## INSTRUÇÃO DE TRABALHO A
No texto sobre o programa de apoio à ação cultural no Algarve, que entidade gere esse programa?

Programa de apoio à ação cultural no Algarve e as dúvidas que se colocam

O Programa de Apoio à Ação Cultural no Algarve é gerido pela Direção Regional de Cultura do Algarve, e segundo […]

O Programa de Apoio à Ação Cultural no Algarve é gerido pela Direção Regional de Cultura do Algarve, e segundo o regulamento que até agora tem vigorado, visa apoiar “Agentes associativos locais/regionais, de caráter não profissional, sem fins lucrativos”.

Trata-se de um programa cuja finalidade é de elevada importância para a cultura na região, na medida em que permite apoiar pequenas iniciativas que pela sua natureza não se enquadram nos apoios às Artes da Direção Geral das Artes.

Há muito tempo que tive a oportunidade de informar a DRCAlg da minha discordância quanto ao processo de candidaturas a apoio deste programa. O programa de apoio à ação cultural, rege-se por um regulamento frágil, que convida à existência de situações pouco claras, tanto na definição que dele podemos fazer, como da sua execução.

## MATERIAL FORNECIDO
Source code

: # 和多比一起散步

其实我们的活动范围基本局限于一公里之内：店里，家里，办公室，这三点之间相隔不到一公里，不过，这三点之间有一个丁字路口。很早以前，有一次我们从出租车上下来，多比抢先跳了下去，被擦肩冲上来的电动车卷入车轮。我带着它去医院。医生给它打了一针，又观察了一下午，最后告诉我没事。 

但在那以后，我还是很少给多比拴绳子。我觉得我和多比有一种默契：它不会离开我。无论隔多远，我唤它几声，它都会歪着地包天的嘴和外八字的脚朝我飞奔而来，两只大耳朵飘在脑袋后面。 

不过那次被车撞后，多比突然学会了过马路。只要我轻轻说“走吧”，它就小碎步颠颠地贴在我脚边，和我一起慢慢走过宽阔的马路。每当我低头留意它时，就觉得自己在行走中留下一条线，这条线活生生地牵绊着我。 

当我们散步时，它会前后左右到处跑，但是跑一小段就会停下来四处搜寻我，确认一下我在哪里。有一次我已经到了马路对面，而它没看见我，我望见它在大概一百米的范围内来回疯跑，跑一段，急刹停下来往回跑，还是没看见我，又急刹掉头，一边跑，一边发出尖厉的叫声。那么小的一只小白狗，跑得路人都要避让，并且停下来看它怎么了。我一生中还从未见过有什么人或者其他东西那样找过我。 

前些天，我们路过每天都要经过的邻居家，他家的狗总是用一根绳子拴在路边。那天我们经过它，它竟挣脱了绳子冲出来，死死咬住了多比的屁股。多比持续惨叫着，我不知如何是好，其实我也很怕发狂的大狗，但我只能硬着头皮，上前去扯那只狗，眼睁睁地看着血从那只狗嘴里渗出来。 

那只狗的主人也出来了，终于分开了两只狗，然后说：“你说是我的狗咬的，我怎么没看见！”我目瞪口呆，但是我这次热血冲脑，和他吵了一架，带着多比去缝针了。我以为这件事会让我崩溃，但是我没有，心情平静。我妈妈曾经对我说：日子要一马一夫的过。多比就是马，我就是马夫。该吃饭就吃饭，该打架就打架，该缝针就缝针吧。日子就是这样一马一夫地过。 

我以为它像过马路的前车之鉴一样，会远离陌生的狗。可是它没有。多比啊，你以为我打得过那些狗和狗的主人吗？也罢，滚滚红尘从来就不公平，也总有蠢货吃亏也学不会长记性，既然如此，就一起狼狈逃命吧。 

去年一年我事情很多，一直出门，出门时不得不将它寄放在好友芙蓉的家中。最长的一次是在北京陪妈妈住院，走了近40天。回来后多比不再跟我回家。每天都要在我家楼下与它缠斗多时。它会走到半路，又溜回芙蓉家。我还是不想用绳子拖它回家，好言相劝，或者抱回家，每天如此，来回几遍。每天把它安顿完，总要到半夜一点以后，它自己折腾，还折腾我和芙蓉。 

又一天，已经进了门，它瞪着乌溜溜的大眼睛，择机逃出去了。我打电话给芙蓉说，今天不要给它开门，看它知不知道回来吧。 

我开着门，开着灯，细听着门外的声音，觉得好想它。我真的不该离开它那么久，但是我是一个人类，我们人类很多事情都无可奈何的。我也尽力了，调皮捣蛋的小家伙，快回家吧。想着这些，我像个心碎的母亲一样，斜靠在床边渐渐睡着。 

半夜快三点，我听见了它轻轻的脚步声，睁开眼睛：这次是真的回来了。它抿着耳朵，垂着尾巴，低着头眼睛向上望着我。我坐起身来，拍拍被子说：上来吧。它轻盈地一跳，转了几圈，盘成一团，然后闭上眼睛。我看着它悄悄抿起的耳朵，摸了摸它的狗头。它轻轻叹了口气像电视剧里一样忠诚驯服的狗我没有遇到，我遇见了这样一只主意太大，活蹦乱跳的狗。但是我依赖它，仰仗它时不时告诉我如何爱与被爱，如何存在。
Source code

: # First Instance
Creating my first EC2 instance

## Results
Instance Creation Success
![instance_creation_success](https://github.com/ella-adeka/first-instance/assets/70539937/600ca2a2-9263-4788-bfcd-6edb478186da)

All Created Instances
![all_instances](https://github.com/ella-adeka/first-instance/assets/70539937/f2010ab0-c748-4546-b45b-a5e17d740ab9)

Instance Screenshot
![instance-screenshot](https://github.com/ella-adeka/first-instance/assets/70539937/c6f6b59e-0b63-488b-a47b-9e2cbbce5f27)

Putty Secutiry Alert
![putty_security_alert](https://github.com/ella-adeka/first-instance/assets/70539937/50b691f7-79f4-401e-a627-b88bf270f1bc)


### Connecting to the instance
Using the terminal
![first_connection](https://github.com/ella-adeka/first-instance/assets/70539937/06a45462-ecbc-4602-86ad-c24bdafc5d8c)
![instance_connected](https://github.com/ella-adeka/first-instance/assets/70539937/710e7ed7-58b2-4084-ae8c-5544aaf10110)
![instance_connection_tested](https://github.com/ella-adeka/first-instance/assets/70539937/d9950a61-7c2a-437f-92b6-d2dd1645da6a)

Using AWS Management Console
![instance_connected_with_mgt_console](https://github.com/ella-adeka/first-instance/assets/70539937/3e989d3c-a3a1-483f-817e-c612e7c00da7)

## INSTRUÇÃO DE TRABALHO B
Transcreva sem alterações os registos, a começar no início dos registos e a terminar na linha que contém "Creating my first EC2 instance", com ambos os extremos incluídos.

## RESULTADO DO EXERCÍCIO A
A Direção Regional de Cultura do Algarve.

## RESULTADO DO EXERCÍCIO B
Source code

: # 和多比一起散步

其实我们的活动范围基本局限于一公里之内：店里，家里，办公室，这三点之间相隔不到一公里，不过，这三点之间有一个丁字路口。很早以前，有一次我们从出租车上下来，多比抢先跳了下去，被擦肩冲上来的电动车卷入车轮。我带着它去医院。医生给它打了一针，又观察了一下午，最后告诉我没事。 

但在那以后，我还是很少给多比拴绳子。我觉得我和多比有一种默契：它不会离开我。无论隔多远，我唤它几声，它都会歪着地包天的嘴和外八字的脚朝我飞奔而来，两只大耳朵飘在脑袋后面。 

不过那次被车撞后，多比突然学会了过马路。只要我轻轻说“走吧”，它就小碎步颠颠地贴在我脚边，和我一起慢慢走过宽阔的马路。每当我低头留意它时，就觉得自己在行走中留下一条线，这条线活生生地牵绊着我。 

当我们散步时，它会前后左右到处跑，但是跑一小段就会停下来四处搜寻我，确认一下我在哪里。有一次我已经到了马路对面，而它没看见我，我望见它在大概一百米的范围内来回疯跑，跑一段，急刹停下来往回跑，还是没看见我，又急刹掉头，一边跑，一边发出尖厉的叫声。那么小的一只小白狗，跑得路人都要避让，并且停下来看它怎么了。我一生中还从未见过有什么人或者其他东西那样找过我。 

前些天，我们路过每天都要经过的邻居家，他家的狗总是用一根绳子拴在路边。那天我们经过它，它竟挣脱了绳子冲出来，死死咬住了多比的屁股。多比持续惨叫着，我不知如何是好，其实我也很怕发狂的大狗，但我只能硬着头皮，上前去扯那只狗，眼睁睁地看着血从那只狗嘴里渗出来。 

那只狗的主人也出来了，终于分开了两只狗，然后说：“你说是我的狗咬的，我怎么没看见！”我目瞪口呆，但是我这次热血冲脑，和他吵了一架，带着多比去缝针了。我以为这件事会让我崩溃，但是我没有，心情平静。我妈妈曾经对我说：日子要一马一夫的过。多比就是马，我就是马夫。该吃饭就吃饭，该打架就打架，该缝针就缝针吧。日子就是这样一马一夫地过。 

我以为它像过马路的前车之鉴一样，会远离陌生的狗。可是它没有。多比啊，你以为我打得过那些狗和狗的主人吗？也罢，滚滚红尘从来就不公平，也总有蠢货吃亏也学不会长记性，既然如此，就一起狼狈逃命吧。 

去年一年我事情很多，一直出门，出门时不得不将它寄放在好友芙蓉的家中。最长的一次是在北京陪妈妈住院，走了近40天。回来后多比不再跟我回家。每天都要在我家楼下与它缠斗多时。它会走到半路，又溜回芙蓉家。我还是不想用绳子拖它回家，好言相劝，或者抱回家，每天如此，来回几遍。每天把它安顿完，总要到半夜一点以后，它自己折腾，还折腾我和芙蓉。 

又一天，已经进了门，它瞪着乌溜溜的大眼睛，择机逃出去了。我打电话给芙蓉说，今天不要给它开门，看它知不知道回来吧。 

我开着门，开着灯，细听着门外的声音，觉得好想它。我真的不该离开它那么久，但是我是一个人类，我们人类很多事情都无可奈何的。我也尽力了，调皮捣蛋的小家伙，快回家吧。想着这些，我像个心碎的母亲一样，斜靠在床边渐渐睡着。 

半夜快三点，我听见了它轻轻的脚步声，睁开眼睛：这次是真的回来了。它抿着耳朵，垂着尾巴，低着头眼睛向上望着我。我坐起身来，拍拍被子说：上来吧。它轻盈地一跳，转了几圈，盘成一团，然后闭上眼睛。我看着它悄悄抿起的耳朵，摸了摸它的狗头。它轻轻叹了口气像电视剧里一样忠诚驯服的狗我没有遇到，我遇见了这样一只主意太大，活蹦乱跳的狗。但是我依赖它，仰仗它时不时告诉我如何爱与被爱，如何存在。
Source code

: # First Instance
Creating my first EC2 instance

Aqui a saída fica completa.